▸ Required action 1
From the passage on millennials and money, return the portion starting with "A recent example" and going on through "what ‘net worth’.", copied word for word.
▸ Required action 2
According to the passage on millennials and money, in what year did the Hacker News discussion about investing plans take place?

------ Source text


    A recent example is a 2014 discussion on Hacker News about investing plans, which got very heated, with everyone having an impassioned opinion as if it were a matter of life or death instead of just money. And the story had nothing to do with computer science, either. Personal finance has become something of religion among smart millennial 20 & 30-somethings, whereas older generations don’t seem to care as much, merely viewing money as a something that has utility, not the Catechism. For older generations, talking about money is considered ‘rude’, almost taboo, whereas having open opinions about religion and politics is not. For the millennials, it’s flipped the other way around: It’s rude to talk about your religion (or lack thereof), but millennials talk freely about wealth & money, how to get it, and who has what ‘net worth’.

------------
------ Extracted entries

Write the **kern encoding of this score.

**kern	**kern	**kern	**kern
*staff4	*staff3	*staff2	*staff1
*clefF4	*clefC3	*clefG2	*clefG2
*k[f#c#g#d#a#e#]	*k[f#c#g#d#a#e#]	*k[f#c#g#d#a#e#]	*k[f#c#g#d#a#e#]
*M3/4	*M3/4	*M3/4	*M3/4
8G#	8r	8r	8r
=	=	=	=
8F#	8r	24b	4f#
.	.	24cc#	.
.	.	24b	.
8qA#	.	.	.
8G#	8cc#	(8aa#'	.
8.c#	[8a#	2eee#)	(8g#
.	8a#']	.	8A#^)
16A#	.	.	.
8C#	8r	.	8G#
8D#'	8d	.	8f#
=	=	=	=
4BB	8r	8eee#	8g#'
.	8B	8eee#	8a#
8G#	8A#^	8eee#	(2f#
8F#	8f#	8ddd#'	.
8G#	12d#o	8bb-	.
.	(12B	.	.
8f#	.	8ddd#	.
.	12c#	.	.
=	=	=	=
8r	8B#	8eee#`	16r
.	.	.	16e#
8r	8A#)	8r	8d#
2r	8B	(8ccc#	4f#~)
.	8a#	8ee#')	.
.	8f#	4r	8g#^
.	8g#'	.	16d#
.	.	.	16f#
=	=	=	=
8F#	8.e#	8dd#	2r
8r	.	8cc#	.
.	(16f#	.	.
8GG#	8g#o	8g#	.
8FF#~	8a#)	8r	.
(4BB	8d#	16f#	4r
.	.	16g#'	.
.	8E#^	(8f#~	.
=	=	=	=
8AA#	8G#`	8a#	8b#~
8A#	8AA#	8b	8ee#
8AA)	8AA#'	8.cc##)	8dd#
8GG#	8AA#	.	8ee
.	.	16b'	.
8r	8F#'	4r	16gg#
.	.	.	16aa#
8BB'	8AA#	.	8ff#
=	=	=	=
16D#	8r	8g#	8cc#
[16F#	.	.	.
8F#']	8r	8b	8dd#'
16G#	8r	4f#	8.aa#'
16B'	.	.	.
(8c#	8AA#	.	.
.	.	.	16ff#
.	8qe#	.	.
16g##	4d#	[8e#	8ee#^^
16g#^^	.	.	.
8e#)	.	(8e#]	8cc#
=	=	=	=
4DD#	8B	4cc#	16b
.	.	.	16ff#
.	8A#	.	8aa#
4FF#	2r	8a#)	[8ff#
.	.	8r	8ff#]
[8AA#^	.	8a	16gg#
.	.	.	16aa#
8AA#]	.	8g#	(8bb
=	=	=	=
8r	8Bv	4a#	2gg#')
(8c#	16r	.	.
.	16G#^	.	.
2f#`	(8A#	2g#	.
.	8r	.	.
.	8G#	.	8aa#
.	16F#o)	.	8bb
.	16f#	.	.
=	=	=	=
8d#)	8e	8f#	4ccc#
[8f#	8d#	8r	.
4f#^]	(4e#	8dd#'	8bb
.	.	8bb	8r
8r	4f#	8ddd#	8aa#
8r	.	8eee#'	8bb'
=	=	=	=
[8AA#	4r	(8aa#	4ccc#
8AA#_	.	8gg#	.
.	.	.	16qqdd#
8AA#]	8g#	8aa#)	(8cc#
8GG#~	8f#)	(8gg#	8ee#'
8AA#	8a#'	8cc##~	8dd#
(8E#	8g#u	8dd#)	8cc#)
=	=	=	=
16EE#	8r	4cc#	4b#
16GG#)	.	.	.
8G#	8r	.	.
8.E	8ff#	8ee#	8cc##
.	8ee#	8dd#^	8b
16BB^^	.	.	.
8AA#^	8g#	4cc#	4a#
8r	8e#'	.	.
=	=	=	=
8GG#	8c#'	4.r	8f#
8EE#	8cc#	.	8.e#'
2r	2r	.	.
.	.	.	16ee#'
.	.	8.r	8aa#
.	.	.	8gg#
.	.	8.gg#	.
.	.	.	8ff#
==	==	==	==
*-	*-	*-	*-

------------

▸ Task result 1
A recent example is a 2014 discussion on Hacker News about investing plans, which got very heated, with everyone having an impassioned opinion as if it were a matter of life or death instead of just money. And the story had nothing to do with computer science, either. Personal finance has become something of religion among smart millennial 20 & 30-somethings, whereas older generations don’t seem to care as much, merely viewing money as a something that has utility, not the Catechism. For older generations, talking about money is considered ‘rude’, almost taboo, whereas having open opinions about religion and politics is not. For the millennials, it’s flipped the other way around: It’s rude to talk about your religion (or lack thereof), but millennials talk freely about wealth & money, how to get it, and who has what ‘net worth’.

▸ Task result 2
2014